Transcribed page contents
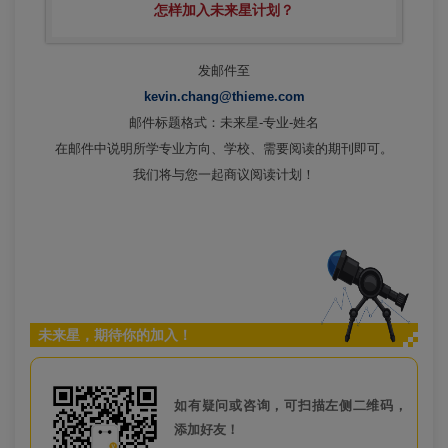
怎样加入未来星计划？
发邮件至
kevin.chang@thieme.com
邮件标题格式：未来星-专业-姓名
在邮件中说明所学专业方向、学校、需要阅读的期刊即可。
我们将与您一起商议阅读计划！
未来星，期待你的加入！
如有疑问或咨询，可扫描左侧二维码，
添加好友！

* Action item: Output the records verbatim without pictures.

* Answer section:
怎样加入未来星计划？
发邮件至
kevin.chang@thieme.com
邮件标题格式：未来星-专业-姓名
在邮件中说明所学专业方向、学校、需要阅读的期刊即可。
我们将与您一起商议阅读计划！
未来星，期待你的加入！
如有疑问或咨询，可扫描左侧二维码，
添加好友！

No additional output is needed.